##### Textauszug #####

Der Artikel wurde am 18.01.2023 aktuallisiert oder erweitert.
Bereits 1925 wurde von der Ärztin Grunya Sukhareva augenscheinlich das erste mal über Autismus gesprochen, vor fast 100 Jahren. Es begann wohl mit einem 12-jährigen Jungen der zu Grunya Sukhareva in die Klinik gebracht wurde, da durch sein anderes Verhalten gegenüber gleichaltrigen Jungen aufgefallen war. Auch interessierte er sich nicht für Freunde.
Wer war Grunya Sukhareva
Sie war eine sowjetisch Ärztin für Kinder-Psychiatrie und lebte in Moskau. Nach aktuellem Stand war sie die erste Frau und Ärztin, die 1925 sich des Themas Autismus annahm und entsprechend beschrieb. Der übergeordnete Themenkomplex war damals noch das Feld von Schizophrenie.
Bereits ein Jahr später wurde das russische Original in deutsche übersetzt. Leider habe ich kein freies Exemplar des Dokumentes gefunden. Einen Einblick gewährt das Dokument "Sukhareva-Prior to Asperger and Kanner" 1
Der Begriff Autismus war damals noch nicht geboren und Sie verwendete den Begriff "schizoide Psychopathie". Erst knapp 20 Jahre später wurde das Thema Autismus durch Hans Asperger richtig public.

##### Untersuchte Daten #####

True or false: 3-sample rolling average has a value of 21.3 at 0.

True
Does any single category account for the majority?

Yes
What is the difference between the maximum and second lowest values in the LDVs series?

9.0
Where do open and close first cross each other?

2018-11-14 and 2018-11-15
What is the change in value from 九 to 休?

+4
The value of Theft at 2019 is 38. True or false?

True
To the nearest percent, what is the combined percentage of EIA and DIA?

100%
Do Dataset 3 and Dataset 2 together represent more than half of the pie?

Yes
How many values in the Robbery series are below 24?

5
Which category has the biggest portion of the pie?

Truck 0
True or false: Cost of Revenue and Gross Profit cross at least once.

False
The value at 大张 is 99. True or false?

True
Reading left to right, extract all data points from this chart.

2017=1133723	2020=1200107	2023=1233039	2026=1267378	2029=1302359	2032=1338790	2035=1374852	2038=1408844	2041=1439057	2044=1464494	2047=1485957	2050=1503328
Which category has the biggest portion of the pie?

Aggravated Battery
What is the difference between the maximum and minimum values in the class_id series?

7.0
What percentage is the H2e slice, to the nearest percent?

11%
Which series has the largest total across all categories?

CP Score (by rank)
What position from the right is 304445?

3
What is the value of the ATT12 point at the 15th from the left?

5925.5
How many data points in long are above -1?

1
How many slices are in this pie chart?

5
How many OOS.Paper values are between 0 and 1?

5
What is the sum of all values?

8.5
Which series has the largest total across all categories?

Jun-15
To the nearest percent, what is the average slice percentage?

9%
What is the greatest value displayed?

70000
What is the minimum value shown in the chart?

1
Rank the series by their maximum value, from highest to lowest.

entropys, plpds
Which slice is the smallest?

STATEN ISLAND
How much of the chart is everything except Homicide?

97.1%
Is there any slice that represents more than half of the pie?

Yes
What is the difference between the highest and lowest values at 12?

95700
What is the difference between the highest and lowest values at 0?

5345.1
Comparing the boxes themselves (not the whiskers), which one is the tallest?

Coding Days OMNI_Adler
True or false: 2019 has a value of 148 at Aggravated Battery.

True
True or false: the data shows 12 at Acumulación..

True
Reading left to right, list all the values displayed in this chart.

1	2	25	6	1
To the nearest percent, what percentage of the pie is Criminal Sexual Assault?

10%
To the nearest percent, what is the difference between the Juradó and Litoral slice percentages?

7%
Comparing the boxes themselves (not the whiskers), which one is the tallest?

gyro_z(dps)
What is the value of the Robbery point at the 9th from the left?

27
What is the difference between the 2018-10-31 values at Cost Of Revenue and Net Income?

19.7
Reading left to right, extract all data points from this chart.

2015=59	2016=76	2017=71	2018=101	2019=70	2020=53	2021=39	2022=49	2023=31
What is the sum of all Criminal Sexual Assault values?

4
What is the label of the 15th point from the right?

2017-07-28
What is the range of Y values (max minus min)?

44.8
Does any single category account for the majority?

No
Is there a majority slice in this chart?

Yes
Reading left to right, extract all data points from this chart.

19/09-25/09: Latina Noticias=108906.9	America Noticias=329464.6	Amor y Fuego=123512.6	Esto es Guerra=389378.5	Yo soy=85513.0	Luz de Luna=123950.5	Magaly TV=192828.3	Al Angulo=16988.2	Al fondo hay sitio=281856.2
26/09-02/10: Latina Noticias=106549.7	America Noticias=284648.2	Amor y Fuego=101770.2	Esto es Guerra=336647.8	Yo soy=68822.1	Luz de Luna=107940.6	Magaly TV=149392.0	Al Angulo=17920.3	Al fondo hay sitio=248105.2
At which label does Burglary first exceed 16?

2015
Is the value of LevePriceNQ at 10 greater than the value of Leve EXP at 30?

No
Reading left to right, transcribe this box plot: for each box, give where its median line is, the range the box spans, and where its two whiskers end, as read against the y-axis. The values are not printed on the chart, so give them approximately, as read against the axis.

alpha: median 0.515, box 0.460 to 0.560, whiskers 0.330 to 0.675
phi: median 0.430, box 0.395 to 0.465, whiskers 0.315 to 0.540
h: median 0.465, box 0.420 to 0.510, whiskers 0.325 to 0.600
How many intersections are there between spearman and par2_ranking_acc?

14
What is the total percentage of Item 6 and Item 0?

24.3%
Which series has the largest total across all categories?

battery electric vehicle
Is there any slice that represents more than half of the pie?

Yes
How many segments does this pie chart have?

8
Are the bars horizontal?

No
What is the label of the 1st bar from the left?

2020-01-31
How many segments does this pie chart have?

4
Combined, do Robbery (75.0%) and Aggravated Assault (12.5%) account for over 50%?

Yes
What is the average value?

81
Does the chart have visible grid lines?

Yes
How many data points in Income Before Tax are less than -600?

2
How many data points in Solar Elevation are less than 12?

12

#####

= Zu erledigende Aufgaben =
1: Welchen Begriff verwendete Grunya Sukhareva laut dem Textauszug, da es den Begriff Autismus damals noch nicht gab?
2: Gib bitte den Abschnitt des Textauszugs von „Wer war Grunya“ bis einschließlich „Feld von Schizophrenie.“ wortgetreu aus.

= Ergebnisse je Aufgabe =
1: Sie verwendete den Begriff „schizoide Psychopathie“.

2:
Wer war Grunya Sukhareva
Sie war eine sowjetisch Ärztin für Kinder-Psychiatrie und lebte in Moskau. Nach aktuellem Stand war sie die erste Frau und Ärztin, die 1925 sich des Themas Autismus annahm und entsprechend beschrieb. Der übergeordnete Themenkomplex war damals noch das Feld von Schizophrenie.